And that film has nearly been made five times, apparently, since the novel was published in 1993. Instead, we now have a brilliant theatrical filleting by the young playwright Rachel Wagstaff, ingeniously realised by director Trevor Nunn and his greatest design associate, John Napier.
That pairing, which brought us Cats, Starlight Express and Les Miserables, presents something both stark and beautiful, something of a surprise, perhaps, in which Ben Barnes as Lieutenant Stephen Wraysford – tall, dark, troubled and jumpy, a perfect fit for the role – revisits his own story like a narrating ghost.
Stephen has arrived in Amiens in 1910 as an outrider for his home textile firm, and falls in love with Isabelle Azaire (Genevieve O'Reilly), the wife of his factory-owning host, who is beaten every night, bullied and bruised into meekness. The couple elope, with the curse of the husband predicting they will go to hell. The stage folds forward and the nightmare looms.
That first act is summoned with evocative projections of the landscape around the river Ancre and the Somme that will soon be defiled. The staging can embrace a sunny day's punting down the river and a claustrophobic warren of tunnels where the British "sewer rats" support the advance with tactical minefields and human sacrifice.
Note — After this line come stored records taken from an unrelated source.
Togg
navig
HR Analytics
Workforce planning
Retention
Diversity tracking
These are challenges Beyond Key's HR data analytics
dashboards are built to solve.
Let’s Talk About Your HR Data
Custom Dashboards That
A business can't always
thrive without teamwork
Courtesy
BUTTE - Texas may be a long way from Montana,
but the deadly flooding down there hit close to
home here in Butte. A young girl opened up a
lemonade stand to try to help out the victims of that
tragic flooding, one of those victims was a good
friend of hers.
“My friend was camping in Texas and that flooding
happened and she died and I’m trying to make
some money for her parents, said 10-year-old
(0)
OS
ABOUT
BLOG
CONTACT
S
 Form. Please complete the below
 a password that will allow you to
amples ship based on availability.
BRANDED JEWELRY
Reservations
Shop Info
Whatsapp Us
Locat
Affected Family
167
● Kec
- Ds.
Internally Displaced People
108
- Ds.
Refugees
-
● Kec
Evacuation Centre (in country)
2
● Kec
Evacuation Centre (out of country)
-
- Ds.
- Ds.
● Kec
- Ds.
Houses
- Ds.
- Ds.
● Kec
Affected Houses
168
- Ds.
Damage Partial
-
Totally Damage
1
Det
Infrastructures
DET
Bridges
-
Sometimes resembling a cross between Journey's End and Oh! What a Lovely War, the squaddies are kept amused by Jack Firebrace's music hall turn (Lee Ross is outstanding) while Stephen is kept to his task by the Scottish general (Nicholas Farrell) and the growing encouragement of Isabelle's sister, Jeanne (Zoe Waites).
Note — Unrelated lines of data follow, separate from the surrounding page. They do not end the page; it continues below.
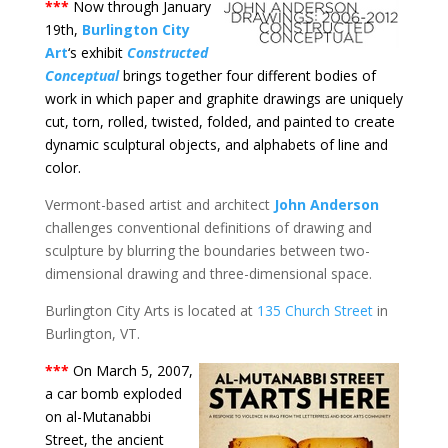
***
Now through January
19th,
Burlington City
Art
‘s exhibit
Constructed
Conceptual
brings together four different bodies of
work in which paper and graphite drawings are uniquely
cut, torn, rolled, twisted, folded, and painted to create
dynamic sculptural objects, and alphabets of line and
color.
Vermont-based artist and architect
John Anderson
challenges conventional definitions of drawing and
sculpture by blurring the boundaries between two-
dimensional drawing and three-dimensional space.
Burlington City Arts is located at
135 Church Street
in
Burlington, VT.
***
On March 5, 2007,
a car bomb exploded
on al-Mutanabbi
Street, the ancient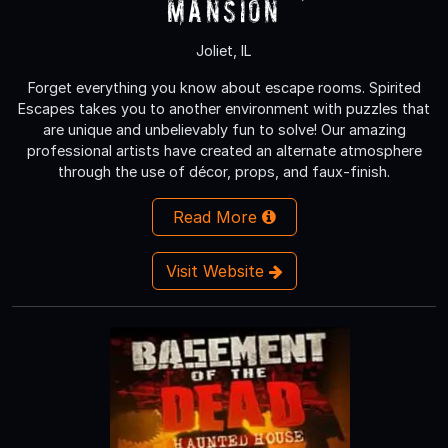
Mansion
Joliet, IL
Forget everything you know about escape rooms. Spirited
Escapes takes you to another environment with puzzles that
are unique and unbelievably fun to solve! Our amazing
professional artists have created an alternate atmosphere
through the use of décor, props, and faux-finish.
Read More
Visit Website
Perhaps the reunion of Stephen and Isabelle is not as heart-stopping as it is in the novel, but the great stretch of time is necessarily condensed to bare bones. The modern chapters are ditched, but the long, hard crawl to the end of the war underground is beautifully played by Barnes and Ross as they cement an unlikely friendship.
Some of the projections are drawings, some photographic, all scenically complimentary to the suffocating locations and the amazing sound (by Fergus O'Hare) of rumbling warfare, explosions and sniper fire. There's a great moment when the soldiers climb ladders for the start of the Battle of the Somme, stuck to the mud and grime like limpets in helmets, ready for destruction.
It's the sheer grinding horror of the physical conditions that make Stephen, a fluky survivor, hardened towards any memory of normal life. He has even forgotten why he is fighting at all. The play never gets bogged down in repetitive manoeuvres, bringing Jeanne into the story earlier but preserving the heart-rending conclusion as Stephen is told about the end of the war by an enemy.
There is no weak link in Nunn's cast of 15, with Iain Mitchell playing the boorish neighbour in Amiens and a blimpish colonel at the front, and Paul Hawkyard and Owain Arthur notable in the ranks. The three-hour play poignantly intermingles ghosts of past and present, and fully expresses the black poetry of this carnage as a defacement of humanity, and the landscape it inhabits.